> Exercise instructions
Your answer must be every line of the data that holds the string "down".

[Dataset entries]
□ □ □ □ □

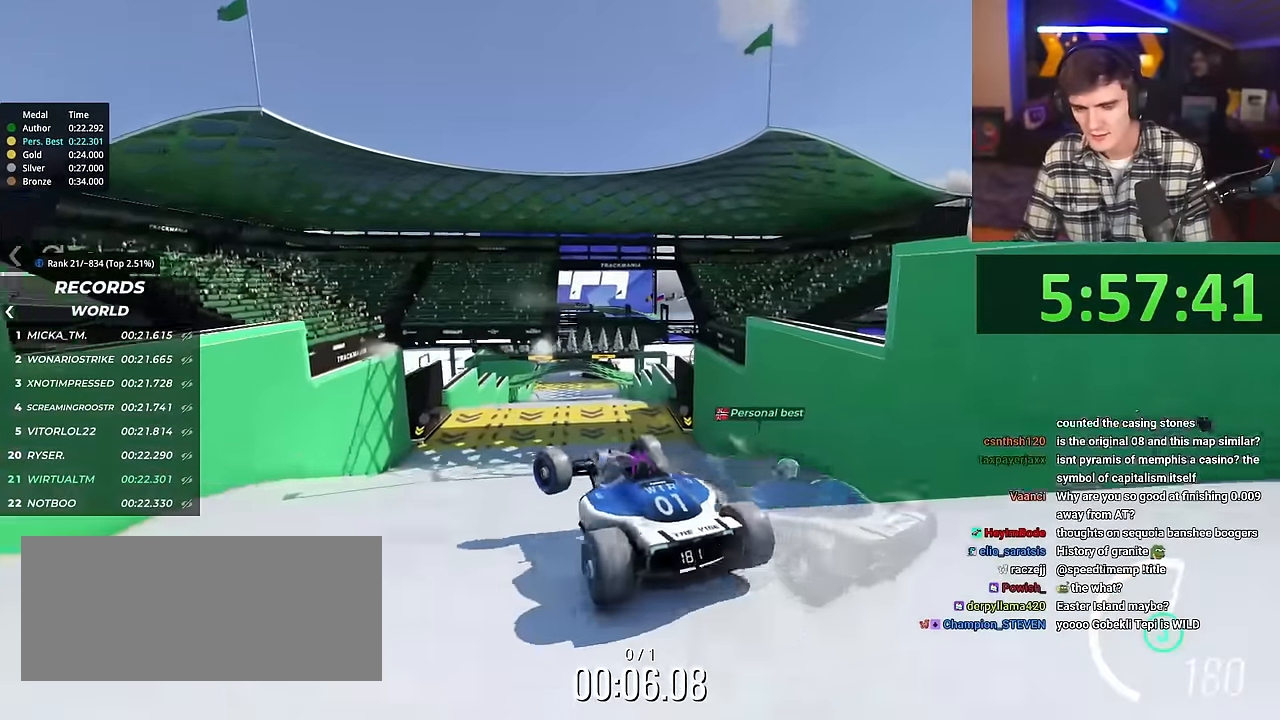
{"keys": ["up"], "events": [[50, "up", "down"], [100, "brake", "down"], [150, "right", "down"], [184, "brake", "up"], [434, "right", "up"]]}
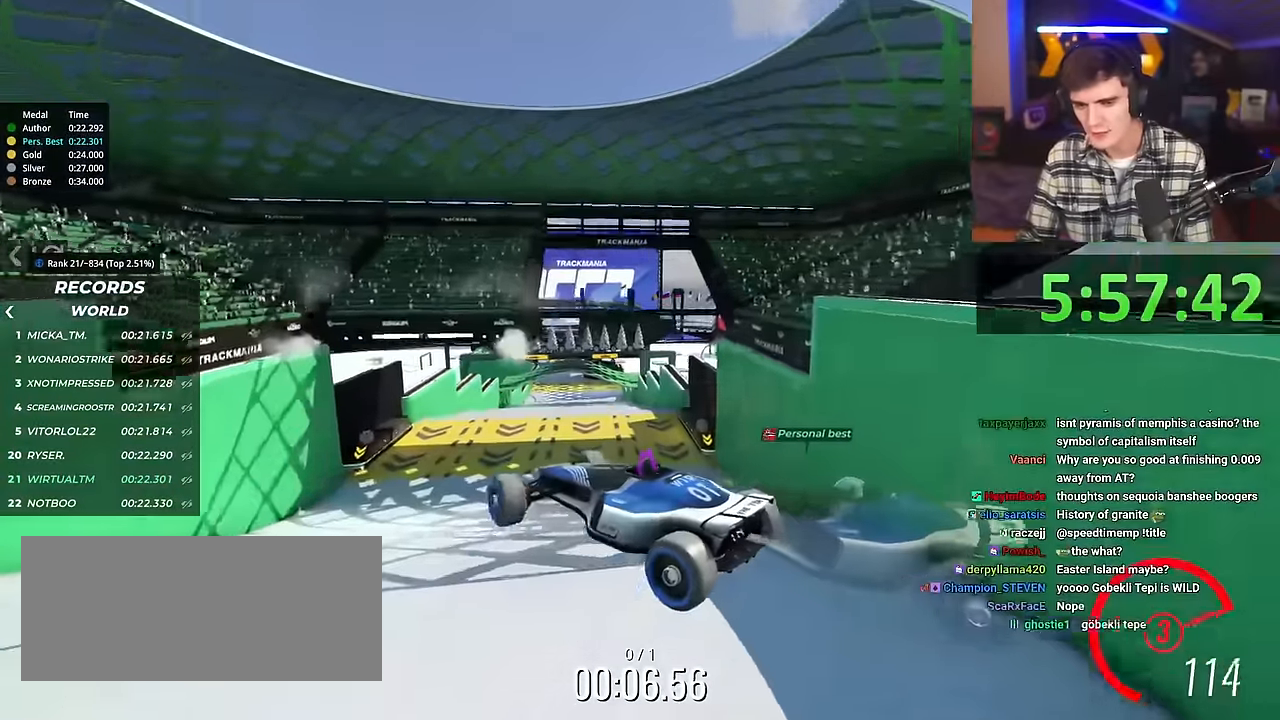
{"keys": ["right", "up"], "events": [[83, "right", "down"]]}
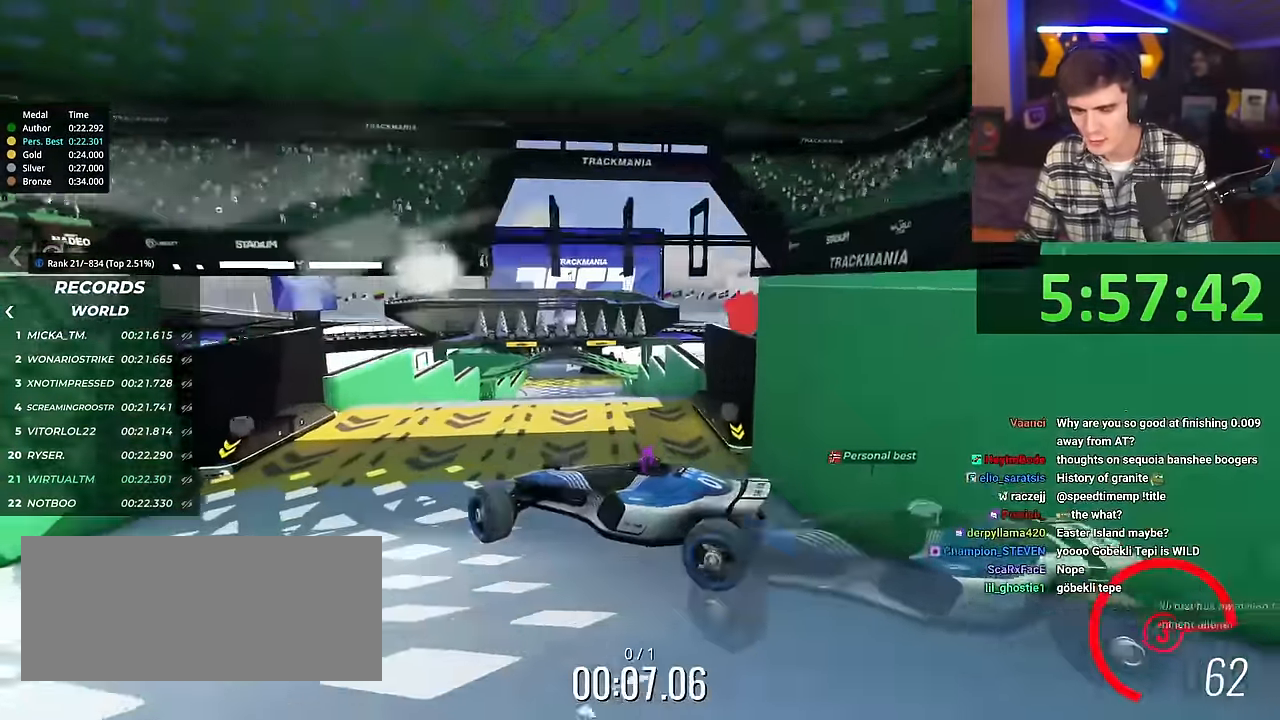
{"keys": ["right", "up"], "events": []}
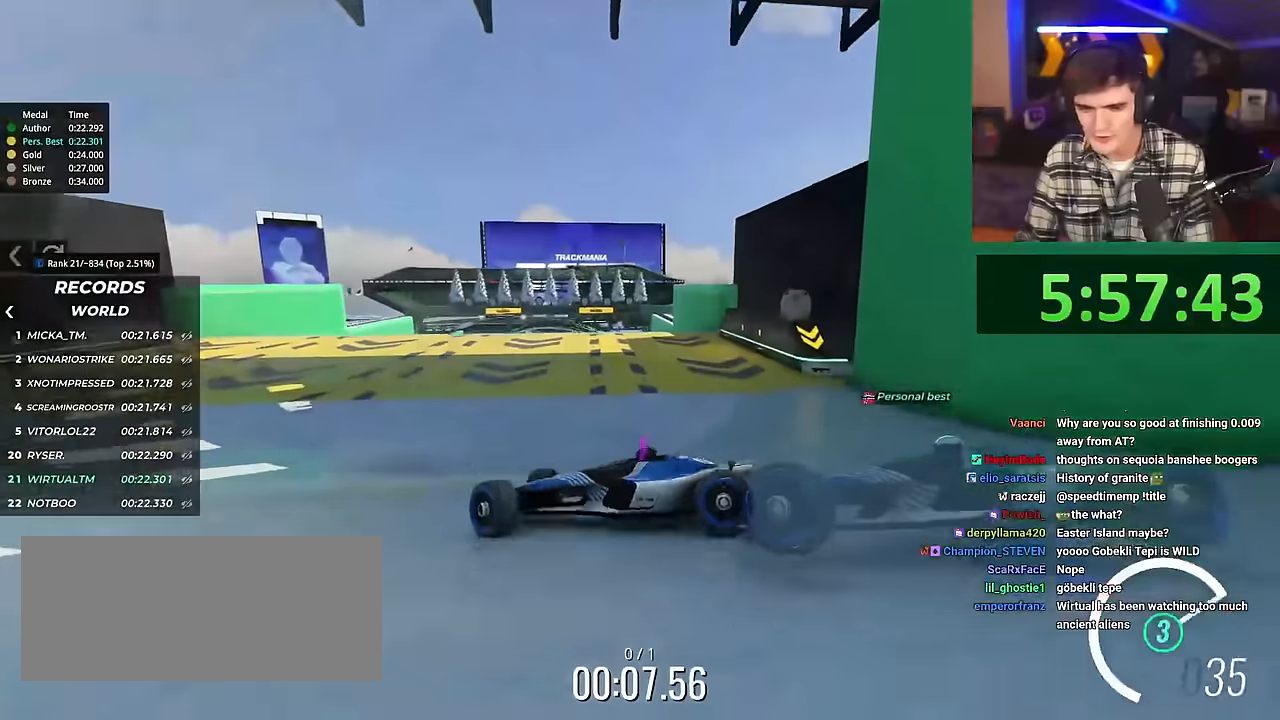
{"keys": ["right", "up"], "events": []}
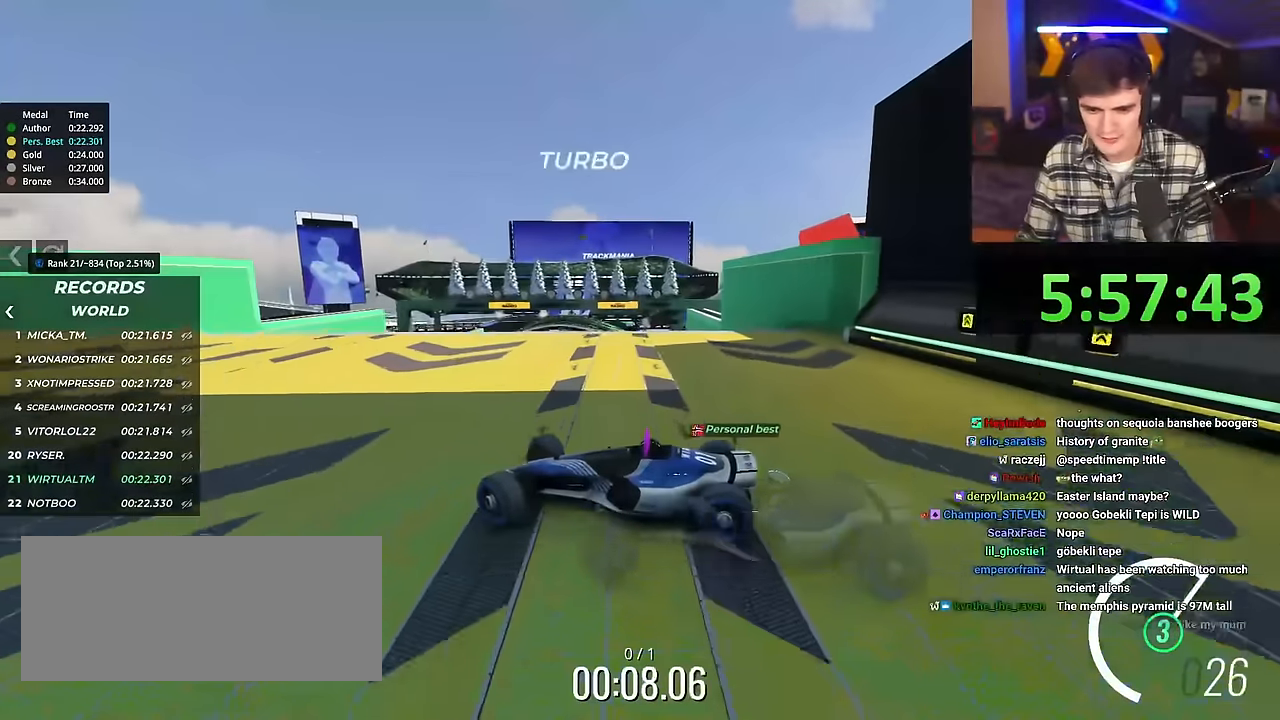
{"keys": ["up"], "events": [[501, "right", "up"]]}
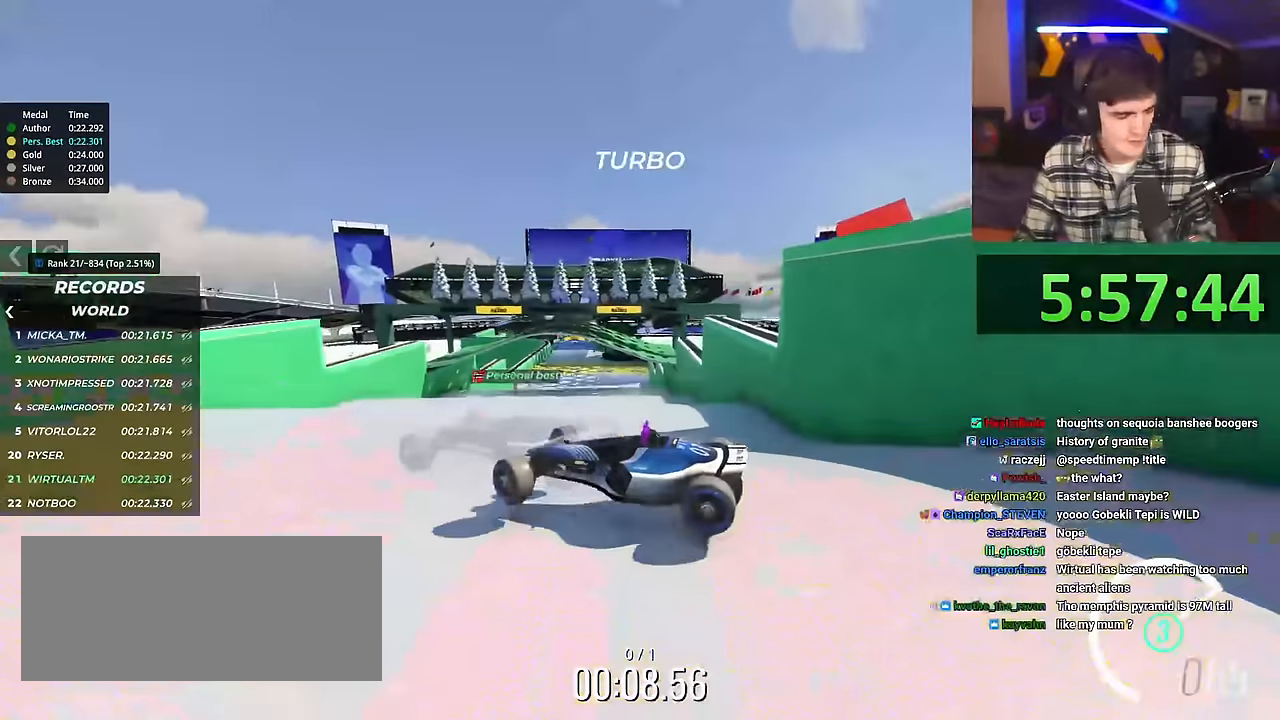
{"keys": ["up"], "events": [[50, "up", "up"], [100, "up", "down"]]}
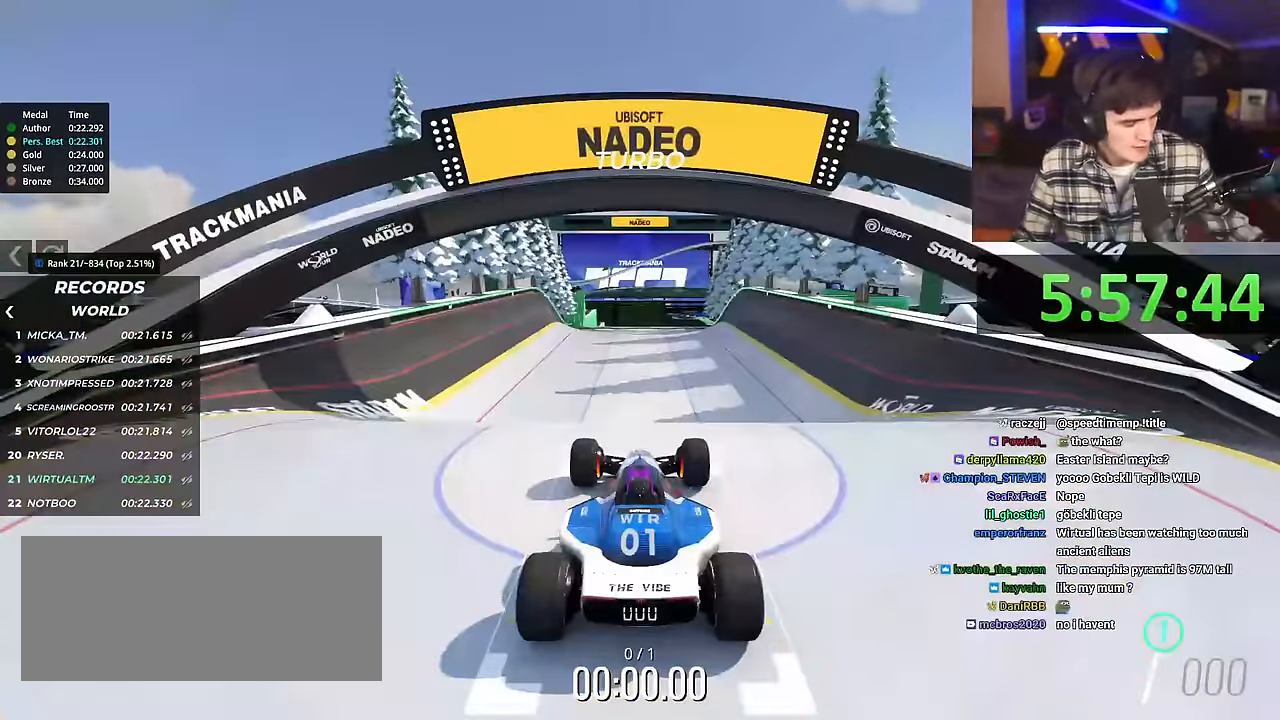
{"keys": ["up"], "events": []}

□ □ □ □ □

> Response below
{"keys": ["up"], "events": [[50, "up", "down"], [100, "brake", "down"], [150, "right", "down"], [184, "brake", "up"], [434, "right", "up"]]}
{"keys": ["right", "up"], "events": [[83, "right", "down"]]}
{"keys": ["up"], "events": [[50, "up", "up"], [100, "up", "down"]]}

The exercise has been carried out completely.